My Bloody Valentine, mbv

12 Feb

mbvNews of the imminent release of the new My Bloody Valentine album spread quickly on the internet, and thoughts of the day’s sports results, and shouldn’t I really be out on a Saturday night, quickly turned to, here is an event happening right here in front of me on my PC. Midnight came, and the album was supposed to be available, but instead, the site remained inaccessible, and rather than wait, I went to bed, resolving that getting hold of the album would be my first priority on waking up.

True to my word, I went straight to the new MBV site in the morning, and there it was. However, my first thought rather than to immediately pay to download it was – is it on youtube yet? Sure enough, it was – the band appeared to have put each track of the album on youtube at about 5am! Well, no doubt for around 5 hours cash was streaming into the mbv account faster than an online poker site, and I did not feel too much guilt, with that being the case, about downloading each track via a youtube converter for my own consumption. I don’t suppose the band would have minded too much – if they hadn’t expected people to do this, wouldn’t they have just streamed the tracks so you couldn’t download them, rather than put them on youtube? – and they had made the audio of the youtube versions slightly inferior, perhaps with this in mind.

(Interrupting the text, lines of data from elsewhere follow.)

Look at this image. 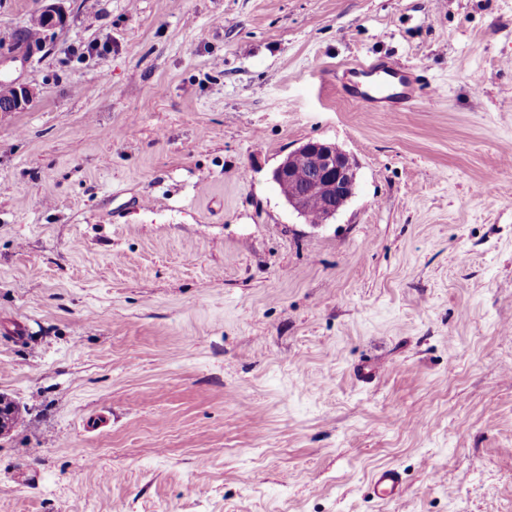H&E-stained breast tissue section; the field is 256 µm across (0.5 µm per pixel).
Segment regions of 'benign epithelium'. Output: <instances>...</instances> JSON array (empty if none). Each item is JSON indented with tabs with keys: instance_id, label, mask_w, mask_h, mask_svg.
<instances>
[{
	"instance_id": "benign-epithelium-1",
	"label": "benign epithelium",
	"mask_w": 512,
	"mask_h": 512,
	"mask_svg": "<svg viewBox=\"0 0 512 512\" xmlns=\"http://www.w3.org/2000/svg\"><path fill=\"white\" fill-rule=\"evenodd\" d=\"M41 13L50 31L68 25V13L63 0H41ZM14 96L0 107V112H20L28 108L33 100L30 89L22 84H13ZM303 170L308 180L302 192L285 196L288 206L301 214L315 206L318 191L325 190L327 200L337 196L353 197L356 182V165L349 154L334 143L311 140L288 153L272 171V180L283 187L293 180L294 173Z\"/></svg>"
}]
</instances>
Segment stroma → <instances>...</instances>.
Here are the masks:
<instances>
[{
	"mask_svg": "<svg viewBox=\"0 0 512 512\" xmlns=\"http://www.w3.org/2000/svg\"><path fill=\"white\" fill-rule=\"evenodd\" d=\"M65 5L0 65V512H512V0ZM378 59L410 110L346 95ZM390 70L394 69L384 62L368 61L365 64H363V66L358 70L357 73L373 74L379 72H386ZM394 71H396L397 74L400 75L401 89L398 92H394L389 100L379 99L374 97L372 94L360 91L357 85H353L350 89L352 97L356 101L362 102L370 108H385L386 103L383 102L403 105L414 104L417 98V86L415 85L414 79L407 72L397 70ZM14 87L13 90L7 82L0 83V100L1 102L11 99V101L4 105L3 108L0 106V112H20L28 108L33 100V94L28 87L15 82L11 83ZM11 96H13L11 98ZM303 170L308 175L304 190L299 192L305 178L296 174L295 180L288 184L285 194L288 206L299 215L313 208L320 188L330 201L336 196L352 198L356 182V165L349 154L335 143L311 140L288 153L272 171V180L283 188L293 180L294 173ZM402 476L394 467H384L374 473L368 486L372 498L390 500L400 496Z\"/></svg>",
	"mask_w": 512,
	"mask_h": 512,
	"instance_id": "35a3bbf8",
	"label": "stroma"
}]
</instances>
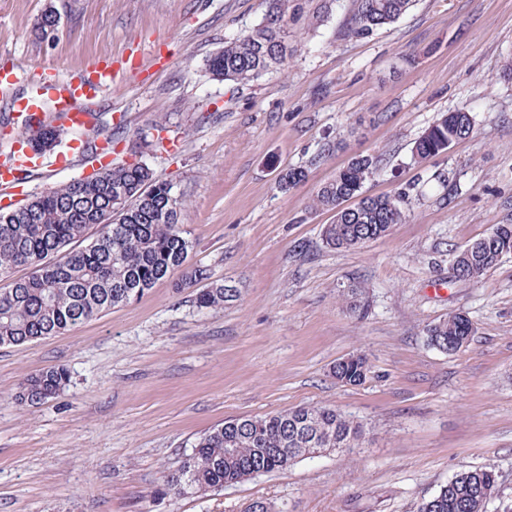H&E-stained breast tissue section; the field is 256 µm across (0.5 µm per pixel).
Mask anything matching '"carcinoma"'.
Instances as JSON below:
<instances>
[{
    "label": "carcinoma",
    "instance_id": "obj_1",
    "mask_svg": "<svg viewBox=\"0 0 512 512\" xmlns=\"http://www.w3.org/2000/svg\"><path fill=\"white\" fill-rule=\"evenodd\" d=\"M414 0H354L345 34L365 36L396 22ZM290 0H268L260 25L224 44L207 63L209 73L224 81L246 83L283 67L288 59ZM473 133L470 112L442 114L416 141L415 153L426 160L446 152ZM379 168L370 155L350 159L334 179L321 186L311 206L335 212L325 226L324 241L336 249H352L387 235L407 218L401 194L364 196L354 207L344 206L360 194L364 182ZM306 178L301 168H285L279 186L290 189ZM185 201L175 185L157 178L139 163L101 167L94 176L71 181L36 194L26 203L0 212V279L15 267L31 274L12 279L0 288V346L37 341L98 317L130 302L156 283L183 271L184 281L208 282L196 293L200 308H212L233 297V289L210 280L204 266L189 267L192 242L185 236ZM101 231L83 249L69 245L87 231ZM512 254V224H495L484 237L451 253L458 281H478L501 259ZM352 312L365 309V291L350 288L345 295ZM475 329L470 319L456 313L430 325V346L455 354L466 347ZM370 366L363 354L340 359L333 368L343 385L364 383ZM68 381L60 367L27 376L16 400L37 405L54 397ZM364 425L326 406H304L255 418L230 419L203 433L180 467L166 476L176 494L209 493L257 474L285 470L302 458L328 451L360 447ZM494 470H464L438 493L425 500L419 512H484L496 490Z\"/></svg>",
    "mask_w": 512,
    "mask_h": 512
}]
</instances>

So anyway, to the important business: the album itself. I think the first thing to consider is the context of this release. Loveless, the band’s last album, released all the way back in 1991 was, sonically, an album that was quite unlike anything you had ever heard before. The whole story about the way it was recorded – the cost of it, the length of time it had taken, the fact it almost bankrupted Creation Records – was great, too. But the context was that it was released at a time when indie music was thriving. The NME was still a very well-read paper, John Peel was big, people were going out and buying indie records, whether it was the new one by the Pixies, The Family Cat, Carter, Teenage Fanclub, The Hinnies – whoever. It was a big scene, but it was still a bit of a closed scene. If you were not into the indie scene, at that time, you would have had very little interest in the new My Bloody Valentine album. But still, it was an album that created a bit of a stir.

The context of the release of mbv is that that scene is pretty much dead. The NME’s circulation has plummeted. There is no one DJ who people rely on for inspiration. People aren’t really buying music much. In my opinion, the biggest scene at the moment probably is the internet scene. This includes people who are into music, but it includes people who are into all sorts of things that they get excited about and share online. So I think the context of this release is that it definitely fits in with the current scene. The fact that it’s created such a big stir online is very fitting. And yet, perhaps the band are just about to blow things apart again. Due to the fact that just about everybody lives online, someone whose favourite song might be Gangnam Style is equally as likely to see a post about this album and want to be part of the hype as a cassette-playing C86 obsessive. And yet, they were all unaware that the safe world they had been living in was about to be torn apart again by My Bloody Valentine.

If Loveless sounded like nothing you’d ever heard before, then mbv sounds like nothing you’ve ever heard before, bar Loveless. The first reaction by any kids caught unaware will instantly be “What the fuck is that?” And you can’t fault that as a first reaction. This album is about as far removed from easy listening as you can get, perhaps difficult listening is the phrase.